Les responsables des institutions culturelles eux-mêmes s’attendent parfois, le plus spontanément qu'il soit, à trouver chez le ministre de la culture, (quel qu’il soit, ou au sein de son administration) cette « hauteur de vue », qu'après de leurs propres élus locaux.
Naïveté ? Puérilité ? Superstition ? Discrimination des « clans culturaux » envers les élus locaux ? Va savoir ....
De surcroît, l’expérience de ces dernières décennies (et encore de ces derniers mois) montre que les acteurs culturels n’ont pas toujours tort de craindre, au niveau local, les alternances politiques dont ils ont beaucoup plus rarement pâti lorsqu’elles se sont produites au plan national. A quelque rare exception pré.
Les projets culturels locaux ambitionnent aujourd'hui et de manière de plus en plus accrue une politique globale qui concerne, pour la plupart, trois volets fondamentaux de l'action publique culturelle, à savoir : les œuvres, les publics et les pratiques.
1°) Les œuvres : car la collectivité territoriale doit concourir activement à faire vivre le patrimoine culturel, par sa mise en valeur et par un soutien fort à la création et au patrimoine de demain.
2°) Les publics : car le territoire doit œuvrer en faveur d’une offre culturelle et artistique multiple et de qualité et elle doit favoriser, conjointement, le meilleur accès du public à cette offre, notamment par l’action culturelle et la médiation.

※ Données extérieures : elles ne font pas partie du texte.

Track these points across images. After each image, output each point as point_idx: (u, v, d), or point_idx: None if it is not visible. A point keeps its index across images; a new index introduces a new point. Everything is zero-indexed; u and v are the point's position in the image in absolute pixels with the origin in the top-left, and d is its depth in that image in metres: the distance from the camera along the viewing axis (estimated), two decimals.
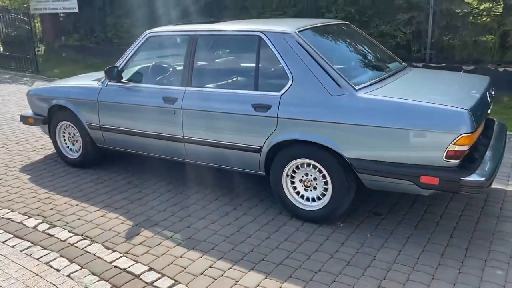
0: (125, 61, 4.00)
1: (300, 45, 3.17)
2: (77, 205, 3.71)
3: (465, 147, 2.70)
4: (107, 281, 2.66)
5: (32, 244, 3.10)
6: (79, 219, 3.46)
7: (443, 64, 7.13)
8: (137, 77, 3.99)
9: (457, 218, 3.30)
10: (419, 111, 2.78)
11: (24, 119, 4.91)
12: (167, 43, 3.88)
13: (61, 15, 13.41)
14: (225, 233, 3.19)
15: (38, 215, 3.55)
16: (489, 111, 3.41)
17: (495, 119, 3.83)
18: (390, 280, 2.60)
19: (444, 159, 2.73)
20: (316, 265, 2.77)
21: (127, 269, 2.77)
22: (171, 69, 3.94)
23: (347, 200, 3.14)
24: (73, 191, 4.00)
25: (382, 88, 3.09)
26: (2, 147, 5.41)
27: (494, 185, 3.73)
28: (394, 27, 7.50)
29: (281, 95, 3.20)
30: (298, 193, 3.32)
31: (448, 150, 2.70)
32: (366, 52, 3.78)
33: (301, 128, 3.12)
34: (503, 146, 3.31)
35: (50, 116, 4.59)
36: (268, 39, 3.30)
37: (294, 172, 3.29)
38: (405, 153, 2.84)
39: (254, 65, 3.37)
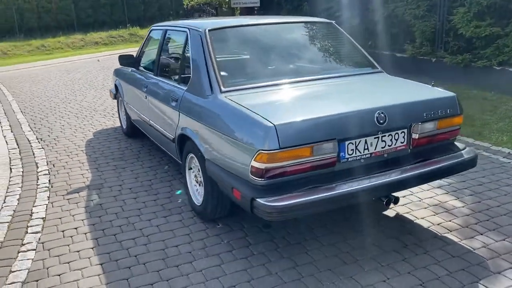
0: (139, 50, 4.70)
1: (202, 44, 3.22)
2: (82, 163, 4.67)
3: (266, 166, 2.37)
4: (8, 222, 3.40)
5: (18, 183, 4.18)
6: (67, 173, 4.40)
7: None
8: (143, 65, 4.64)
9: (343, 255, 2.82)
10: (240, 120, 2.57)
11: (110, 93, 6.19)
12: (160, 36, 4.34)
13: (256, 8, 14.98)
14: (127, 215, 3.44)
15: (53, 165, 4.65)
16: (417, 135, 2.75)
17: (459, 146, 3.00)
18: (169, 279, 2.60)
19: (250, 175, 2.47)
20: (139, 251, 2.92)
21: (32, 215, 3.50)
22: (156, 59, 4.41)
23: (215, 201, 3.08)
24: (96, 153, 4.98)
25: (255, 93, 2.88)
26: (105, 115, 6.86)
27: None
28: None
29: (185, 90, 3.34)
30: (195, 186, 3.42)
31: (251, 166, 2.44)
32: (308, 53, 3.44)
33: (187, 124, 3.22)
34: (414, 178, 2.66)
35: (116, 92, 5.70)
36: (190, 35, 3.44)
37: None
38: (229, 161, 2.67)
39: (181, 59, 3.57)
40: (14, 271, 2.74)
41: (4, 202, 3.76)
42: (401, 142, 2.75)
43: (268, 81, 3.04)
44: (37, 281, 2.64)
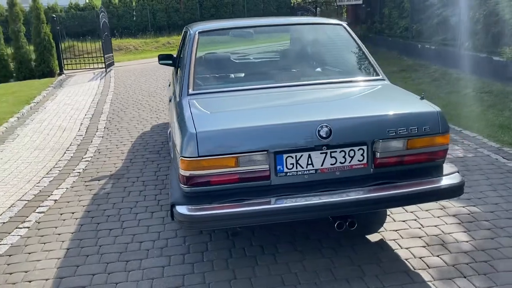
0: (179, 49, 4.90)
1: (189, 45, 3.25)
2: (122, 153, 5.04)
3: (189, 173, 2.33)
4: (27, 201, 3.84)
5: (61, 166, 4.69)
6: (103, 161, 4.81)
7: None
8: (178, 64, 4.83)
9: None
10: (180, 124, 2.54)
11: None
12: (184, 36, 4.44)
13: (362, 5, 14.35)
14: (122, 206, 3.64)
15: (99, 152, 5.12)
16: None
17: (445, 171, 2.57)
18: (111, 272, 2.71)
19: (179, 182, 2.44)
20: (106, 241, 3.09)
21: (49, 197, 3.92)
22: (177, 58, 4.52)
23: None
24: (140, 144, 5.33)
25: (215, 98, 2.84)
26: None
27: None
28: None
29: (177, 90, 3.40)
30: None
31: (179, 172, 2.40)
32: (296, 58, 3.22)
33: (173, 121, 3.29)
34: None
35: None
36: (187, 36, 3.49)
37: None
38: (175, 166, 2.66)
39: (181, 60, 3.64)
40: (0, 245, 3.12)
41: (38, 183, 4.27)
42: (359, 160, 2.45)
43: (237, 86, 2.96)
44: (10, 256, 2.97)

3°) Les pratiques (artistiques et culturelles) : car localement l'élu doit promouvoir le développement des pratiques artistiques, aussi bien les pratiques en amateurs, qui contribuent à l’épanouissement personnel et à la citoyenneté, que l’emploi artistique et particulièrement les filières et actions de professionnalisation en faveur des jeunes artistes, parce qu’on touche là aussi aux responsabilités économiques et sociales de tout un territoire.

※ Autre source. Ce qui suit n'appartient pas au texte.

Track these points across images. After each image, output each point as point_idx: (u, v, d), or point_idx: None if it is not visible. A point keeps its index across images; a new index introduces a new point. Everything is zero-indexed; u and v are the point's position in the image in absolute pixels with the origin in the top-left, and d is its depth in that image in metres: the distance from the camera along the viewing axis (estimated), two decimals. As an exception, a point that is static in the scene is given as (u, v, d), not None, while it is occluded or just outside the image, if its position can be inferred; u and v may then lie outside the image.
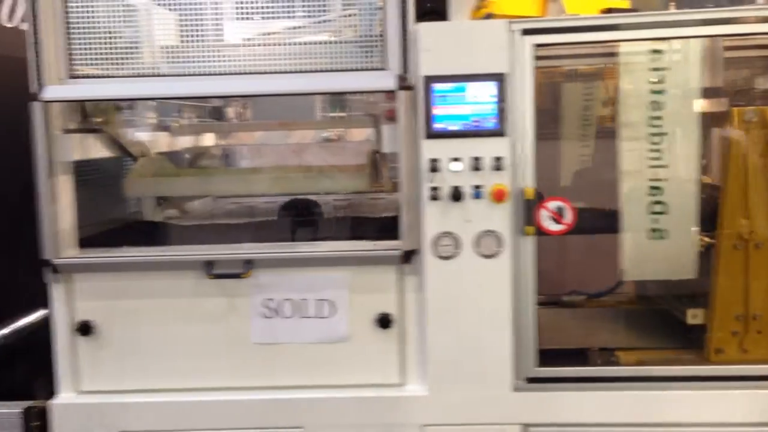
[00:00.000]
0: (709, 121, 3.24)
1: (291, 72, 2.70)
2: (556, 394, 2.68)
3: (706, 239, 2.89)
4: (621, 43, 3.21)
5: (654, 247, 3.26)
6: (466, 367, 2.66)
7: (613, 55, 3.32)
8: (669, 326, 3.10)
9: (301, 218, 3.12)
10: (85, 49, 2.73)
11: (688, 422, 2.66)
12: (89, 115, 2.92)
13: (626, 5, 3.72)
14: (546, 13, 3.49)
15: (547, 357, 2.75)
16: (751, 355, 2.76)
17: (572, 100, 3.90)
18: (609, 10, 3.51)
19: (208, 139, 3.54)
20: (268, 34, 2.82)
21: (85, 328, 2.72)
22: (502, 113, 2.55)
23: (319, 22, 2.78)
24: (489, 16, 3.17)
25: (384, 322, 2.71)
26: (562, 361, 2.79)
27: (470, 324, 2.65)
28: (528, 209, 2.59)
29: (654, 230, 3.22)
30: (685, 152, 3.26)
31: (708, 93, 3.17)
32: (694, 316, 2.92)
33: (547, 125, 3.98)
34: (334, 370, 2.75)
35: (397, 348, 2.73)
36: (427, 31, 2.53)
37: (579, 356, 2.92)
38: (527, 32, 2.54)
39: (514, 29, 2.54)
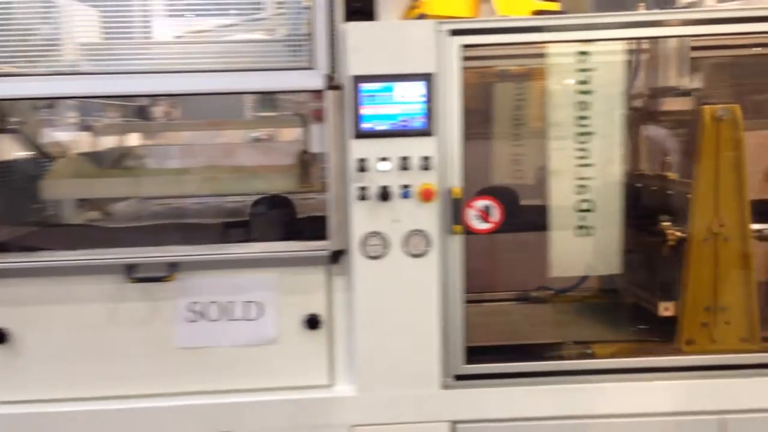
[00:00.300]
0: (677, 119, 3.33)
1: (218, 71, 2.65)
2: (484, 391, 2.71)
3: (677, 233, 2.99)
4: (549, 45, 3.28)
5: (581, 244, 3.34)
6: (394, 366, 2.67)
7: (542, 56, 3.39)
8: (638, 319, 3.19)
9: (233, 219, 3.07)
10: (1, 46, 2.62)
11: (617, 413, 2.73)
12: (6, 115, 2.81)
13: (555, 8, 3.80)
14: (478, 14, 3.54)
15: (491, 353, 2.80)
16: (719, 346, 2.83)
17: (504, 100, 3.96)
18: (538, 12, 3.58)
19: (134, 139, 3.45)
20: (196, 32, 2.77)
21: (-1, 336, 2.62)
22: (429, 113, 2.56)
23: (248, 21, 2.74)
24: (422, 17, 3.19)
25: (313, 323, 2.69)
26: (506, 358, 2.83)
27: (399, 323, 2.65)
28: (455, 208, 2.61)
29: (581, 227, 3.30)
30: (610, 151, 3.36)
31: (676, 93, 3.24)
32: (665, 309, 3.00)
33: (481, 125, 4.04)
34: (263, 373, 2.71)
35: (326, 349, 2.72)
36: (354, 31, 2.52)
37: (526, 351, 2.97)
38: (454, 33, 2.55)
39: (441, 30, 2.55)
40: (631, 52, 3.34)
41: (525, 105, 3.82)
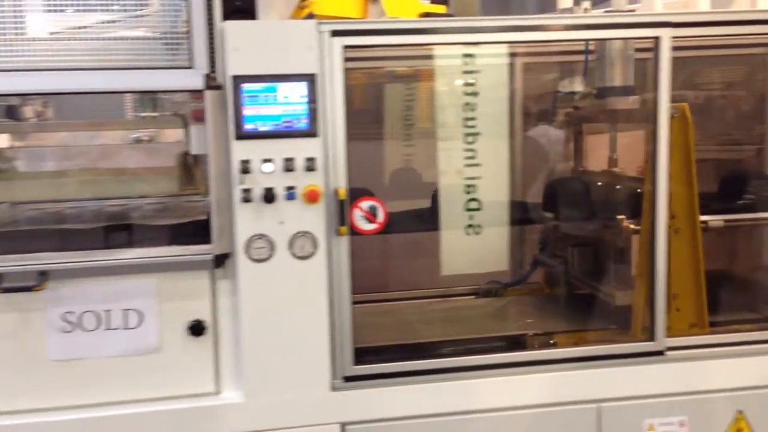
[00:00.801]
0: (625, 117, 3.41)
1: (93, 69, 2.54)
2: (374, 391, 2.72)
3: (632, 226, 3.08)
4: (436, 47, 3.33)
5: (470, 242, 3.42)
6: (283, 371, 2.63)
7: (431, 57, 3.44)
8: (596, 309, 3.30)
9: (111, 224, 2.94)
10: None
11: (501, 407, 2.79)
12: None
13: (442, 11, 3.87)
14: (367, 15, 3.55)
15: (391, 352, 2.84)
16: (671, 332, 2.91)
17: (394, 100, 4.00)
18: (426, 15, 3.63)
19: (3, 141, 3.24)
20: (74, 28, 2.64)
21: None
22: (313, 114, 2.54)
23: (129, 18, 2.64)
24: (311, 17, 3.17)
25: (197, 329, 2.61)
26: (399, 357, 2.83)
27: (286, 326, 2.62)
28: (341, 209, 2.61)
29: (469, 226, 3.38)
30: (496, 152, 3.45)
31: (616, 92, 3.29)
32: (622, 298, 3.11)
33: (372, 125, 4.06)
34: (146, 383, 2.61)
35: (212, 355, 2.65)
36: (234, 30, 2.46)
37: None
38: (336, 33, 2.54)
39: (323, 30, 2.54)
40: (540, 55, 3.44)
41: (414, 106, 3.87)
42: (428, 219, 3.46)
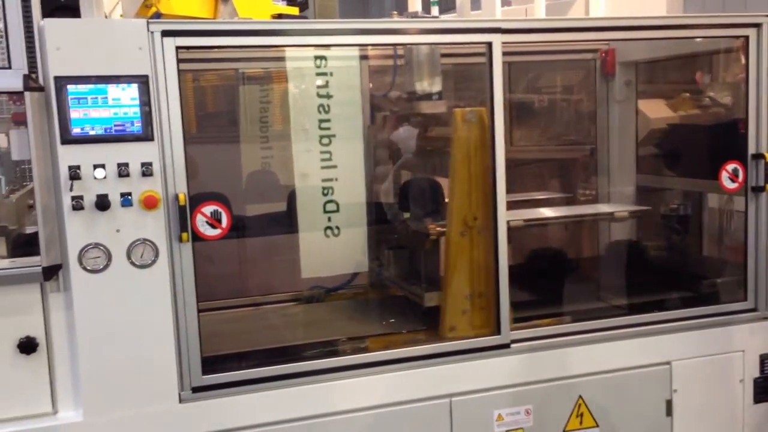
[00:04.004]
0: (432, 122, 3.46)
1: None
2: (225, 400, 2.65)
3: (438, 228, 3.12)
4: (288, 49, 3.30)
5: (329, 245, 3.41)
6: (126, 385, 2.52)
7: (283, 59, 3.41)
8: (406, 311, 3.32)
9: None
10: None
11: (357, 408, 2.81)
12: None
13: (295, 12, 3.85)
14: (218, 16, 3.48)
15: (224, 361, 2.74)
16: (478, 330, 2.99)
17: (249, 102, 3.93)
18: (278, 16, 3.60)
19: None
20: None
21: None
22: (146, 117, 2.44)
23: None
24: (158, 15, 3.06)
25: (28, 346, 2.45)
26: (247, 365, 2.78)
27: (128, 339, 2.51)
28: (182, 215, 2.52)
29: (328, 228, 3.38)
30: (352, 154, 3.47)
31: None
32: (430, 299, 3.13)
33: (227, 128, 3.98)
34: (-27, 407, 2.44)
35: (47, 373, 2.50)
36: (55, 28, 2.32)
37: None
38: (168, 33, 2.45)
39: (153, 30, 2.44)
40: (386, 57, 3.47)
41: (269, 108, 3.82)
42: (286, 222, 3.43)
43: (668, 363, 3.15)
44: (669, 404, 3.17)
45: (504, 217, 2.89)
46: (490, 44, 2.73)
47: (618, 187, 3.86)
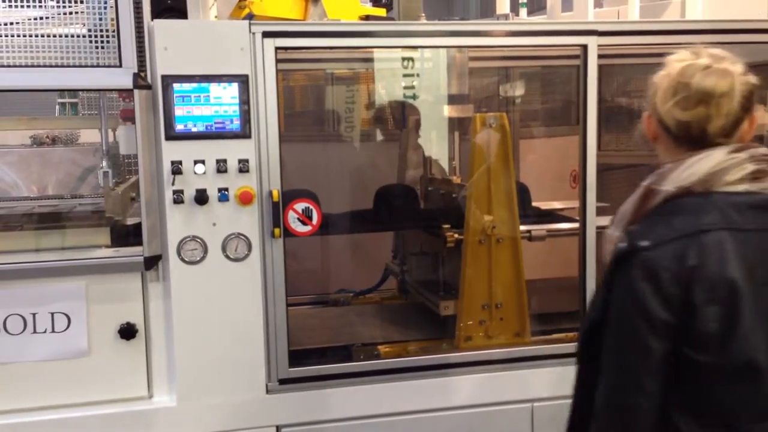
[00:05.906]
0: (456, 125, 3.47)
1: (20, 66, 2.47)
2: (308, 393, 2.71)
3: (456, 235, 3.06)
4: (376, 50, 3.35)
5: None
6: (216, 374, 2.61)
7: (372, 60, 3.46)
8: (427, 319, 3.25)
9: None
10: None
11: (429, 408, 2.80)
12: None
13: (383, 14, 3.89)
14: (307, 17, 3.55)
15: (307, 356, 2.79)
16: (495, 341, 2.95)
17: (337, 102, 4.00)
18: (366, 18, 3.65)
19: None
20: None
21: None
22: (245, 115, 2.52)
23: (60, 15, 2.58)
24: (250, 17, 3.15)
25: (128, 332, 2.57)
26: (327, 360, 2.84)
27: (220, 329, 2.59)
28: (276, 211, 2.59)
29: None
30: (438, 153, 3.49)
31: (455, 100, 3.37)
32: (445, 308, 3.07)
33: (316, 127, 4.06)
34: (75, 387, 2.56)
35: (144, 359, 2.61)
36: (163, 29, 2.43)
37: (343, 353, 3.00)
38: (268, 35, 2.52)
39: (254, 31, 2.52)
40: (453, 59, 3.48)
41: (354, 108, 3.88)
42: (372, 219, 3.44)
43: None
44: None
45: (593, 224, 2.84)
46: (585, 47, 2.69)
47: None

Le pouvoir politique local est légitime à définir désormais les orientations générales de son intervention en matière culturelle et il lui revient naturellement de définir les moyens qu’il entend y consacrer et de mettre en place les dispositifs qui définissent ses modes d’intervention. De même, il peut décider de nouer des formes étroites de partenariat contractuel avec telle ou telle institution culturelle dont les activités lui paraissent pleinement en phase avec ses objectifs de politique culturelle.
Les élus en sont-ils seulement conscients de celà (ou tout simplement préparés) lorsqu'ils arrivent aux affaires ?
Comment en effet parvenir à l'évitement par un bon nombre d'élus locaux de tout clivage, sectarisme, clientélisme, amateurisme , ostracisme, dogmatisme lorsqu'il s'agit, par exemple, de répartir à bon escient des subventions destinées à soutenir directement des projets artistiques, des compagnies ou toute autre formation artistique ?
Comment le pouvoir local va permettre que les aides soient allouées sur des critères exclusivement artistiques et techniques ?
Pour éviter tout écueil d'amateurisme, ou pire encore : d'autoritarisme, tout élu local, chargé de mettre en oeuvre un « schéma culturel » clairement défini et régenté par des moyens précis et doté d'un agenda d'application et d'évaluation clair, se devrait de s'adosser, par exemple, à des « comités techniques », composés d’experts indépendants du milieu politique et artistique local. Sans oublier de ses propres responsables administratifs chargés de la mise en oeuvre de l'action culturelle dans le territoire.
Ainsi seuls des « dispositifs intermédiaires », chargés de la médiation entre les élus, les publics et les créateurs, seraient de nature à garantir que des critères fondés exclusivement sur la qualité artistique et technique des projets présideront désormais à la répartition équitable, juste et impartiale des fonds publics locaux afférents à la culture.